There is a need for a politically strong LGBTQI community, which we all need to care about together—we need to know what we want. It’s not enough to just be gay and want to fly the flag. What are we fighting for? That’s why I think that strengthening the community comes first.
If the community is not strong, there is no point in talking about activism- only the privileged people and those who had nowhere to go will remain. To strengthen the community, a good economy and social situation is needed.
Division in the community
We Georgians are not special in this, every country has such experience, organizations have different visions. On the other hand, there were also many personal problems, these conflicts were not based on pure ideological confrontation. These personal things, unfortunately, have not been overcome to this day, I myself am a part of all this. Perhaps we need more time.
We have the principle of “do no harm” and we always act in the interest of community members, because we are a community organization. I understand that someone may want to do something, but our priority is to know that this is the desire of the community, not a few private individuals. However, these people are also members of the community, and therefore, despite ideological differences, our position has never been not to interfere with others’ work. As to how much we get involved in something is another matter.

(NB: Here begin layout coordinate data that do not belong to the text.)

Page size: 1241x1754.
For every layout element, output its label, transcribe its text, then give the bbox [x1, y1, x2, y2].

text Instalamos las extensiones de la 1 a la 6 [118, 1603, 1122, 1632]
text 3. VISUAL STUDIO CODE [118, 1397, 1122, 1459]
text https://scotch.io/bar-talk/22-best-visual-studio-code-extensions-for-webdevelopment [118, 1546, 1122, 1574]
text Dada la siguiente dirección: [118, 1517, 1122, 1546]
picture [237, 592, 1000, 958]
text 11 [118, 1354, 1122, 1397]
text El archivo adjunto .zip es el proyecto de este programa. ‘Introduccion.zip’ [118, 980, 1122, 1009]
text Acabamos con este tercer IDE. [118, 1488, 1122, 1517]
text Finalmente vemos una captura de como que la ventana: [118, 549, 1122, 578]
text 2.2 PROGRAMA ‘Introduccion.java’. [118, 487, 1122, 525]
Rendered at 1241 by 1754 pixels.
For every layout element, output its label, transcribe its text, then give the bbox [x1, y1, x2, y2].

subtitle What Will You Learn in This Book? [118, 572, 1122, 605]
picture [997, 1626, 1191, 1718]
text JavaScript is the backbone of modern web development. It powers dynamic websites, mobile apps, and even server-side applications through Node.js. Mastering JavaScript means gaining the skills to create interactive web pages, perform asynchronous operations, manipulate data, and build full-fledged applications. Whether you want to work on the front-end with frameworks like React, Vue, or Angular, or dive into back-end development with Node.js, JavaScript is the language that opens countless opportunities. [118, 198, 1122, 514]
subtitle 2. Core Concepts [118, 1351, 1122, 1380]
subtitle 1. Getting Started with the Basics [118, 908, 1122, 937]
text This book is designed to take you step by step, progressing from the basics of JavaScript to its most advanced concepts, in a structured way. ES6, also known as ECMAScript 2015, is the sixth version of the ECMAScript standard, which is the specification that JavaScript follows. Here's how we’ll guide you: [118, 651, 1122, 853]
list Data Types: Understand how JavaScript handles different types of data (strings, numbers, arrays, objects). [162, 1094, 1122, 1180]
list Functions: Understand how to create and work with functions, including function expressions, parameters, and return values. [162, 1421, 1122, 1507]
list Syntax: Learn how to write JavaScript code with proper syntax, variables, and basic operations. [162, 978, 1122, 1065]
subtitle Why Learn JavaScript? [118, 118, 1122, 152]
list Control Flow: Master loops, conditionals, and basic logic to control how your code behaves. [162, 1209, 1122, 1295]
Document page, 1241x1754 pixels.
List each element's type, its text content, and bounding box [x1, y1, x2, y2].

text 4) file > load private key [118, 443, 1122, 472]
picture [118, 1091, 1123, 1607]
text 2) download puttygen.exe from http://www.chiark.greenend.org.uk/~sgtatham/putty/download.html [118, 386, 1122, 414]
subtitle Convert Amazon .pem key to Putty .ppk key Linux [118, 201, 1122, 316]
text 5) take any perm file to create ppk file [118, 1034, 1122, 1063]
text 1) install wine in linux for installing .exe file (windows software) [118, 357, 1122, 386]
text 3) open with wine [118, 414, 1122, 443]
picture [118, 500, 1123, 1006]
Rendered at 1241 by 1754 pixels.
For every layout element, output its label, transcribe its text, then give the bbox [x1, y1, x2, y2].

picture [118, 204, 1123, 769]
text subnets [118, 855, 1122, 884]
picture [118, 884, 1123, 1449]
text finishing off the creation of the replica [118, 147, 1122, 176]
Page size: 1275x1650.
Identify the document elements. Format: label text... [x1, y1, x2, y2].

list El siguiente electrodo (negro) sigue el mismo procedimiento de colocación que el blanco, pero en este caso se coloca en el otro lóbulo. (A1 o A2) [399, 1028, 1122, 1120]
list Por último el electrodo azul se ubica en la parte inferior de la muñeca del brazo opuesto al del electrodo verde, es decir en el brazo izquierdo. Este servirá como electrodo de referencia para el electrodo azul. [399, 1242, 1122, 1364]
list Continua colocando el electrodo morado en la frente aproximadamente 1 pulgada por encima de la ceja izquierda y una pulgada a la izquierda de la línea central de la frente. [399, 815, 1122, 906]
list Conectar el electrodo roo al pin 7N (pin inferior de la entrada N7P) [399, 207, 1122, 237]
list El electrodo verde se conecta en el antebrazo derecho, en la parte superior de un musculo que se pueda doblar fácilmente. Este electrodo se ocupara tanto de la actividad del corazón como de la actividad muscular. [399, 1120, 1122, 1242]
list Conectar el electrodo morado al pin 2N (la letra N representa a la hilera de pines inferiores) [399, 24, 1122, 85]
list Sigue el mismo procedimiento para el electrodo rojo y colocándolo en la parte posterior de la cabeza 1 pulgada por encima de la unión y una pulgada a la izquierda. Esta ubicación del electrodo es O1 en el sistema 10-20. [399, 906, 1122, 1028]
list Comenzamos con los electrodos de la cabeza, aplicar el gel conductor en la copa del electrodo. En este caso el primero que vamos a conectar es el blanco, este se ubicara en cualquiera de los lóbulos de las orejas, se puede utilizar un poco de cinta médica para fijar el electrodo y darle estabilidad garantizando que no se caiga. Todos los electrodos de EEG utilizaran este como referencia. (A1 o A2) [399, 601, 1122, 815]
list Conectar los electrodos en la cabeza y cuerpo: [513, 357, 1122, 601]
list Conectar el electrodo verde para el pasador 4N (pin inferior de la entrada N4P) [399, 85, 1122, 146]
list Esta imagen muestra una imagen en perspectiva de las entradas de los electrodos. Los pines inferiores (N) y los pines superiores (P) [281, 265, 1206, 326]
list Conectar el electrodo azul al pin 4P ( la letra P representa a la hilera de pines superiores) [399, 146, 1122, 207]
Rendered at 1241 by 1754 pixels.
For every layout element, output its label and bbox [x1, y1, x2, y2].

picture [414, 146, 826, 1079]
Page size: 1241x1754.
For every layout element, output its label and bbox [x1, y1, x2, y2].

It is hard to say what the future holds. The context changes all the time. The political context of things was drastically different just one year ago. What I believe is that even if 2018 there was a huge divide, it was not an unequivocally negative process. Activism was revived. It is better to have many organizations, many visions and strategies, we just need to understand that our enemy is common. Therefore, no matter how different our positions are, there are times when we must all stand together, be it July 5th, May 17th or other dates. Based on my position, I hope the situation will change and we will make progress in solving these conflicts.
From 2008 until now
Compared to 2008, today the community has grown. In 2013, we were a maximum of 30 people, even less. Today, when we talk about the queer community, we are talking about thousands of people who are involved in the process of strengthening the community in various ways, including in entertainment spaces that have acquired cult status.
Today, there are 5 queer spaces in the city, about 6 non-governmental organizations are working, services are available free of charge to community members, which would otherwise be expensive. Unfortunately, all of this took years of struggle that took a toll on the mental health of many activists as we were wrestling with a monster.
Over the years, every frustration has been followed by tremendous growth, and we became stronger after all. The only thing that scares me is that people are leaving Georgia. Soon activism will become very difficult because the activists will be gone.
What is most important for me and brings me the most pride is that we LGBTQI people somehow have become a very important part of the civil society.
Now we have the luxury of having public discussions about terminology and debating on how many colors should be on the flag. It means that things are better. However, I think a lot more things will happen in this country much faster thanks to TikTok.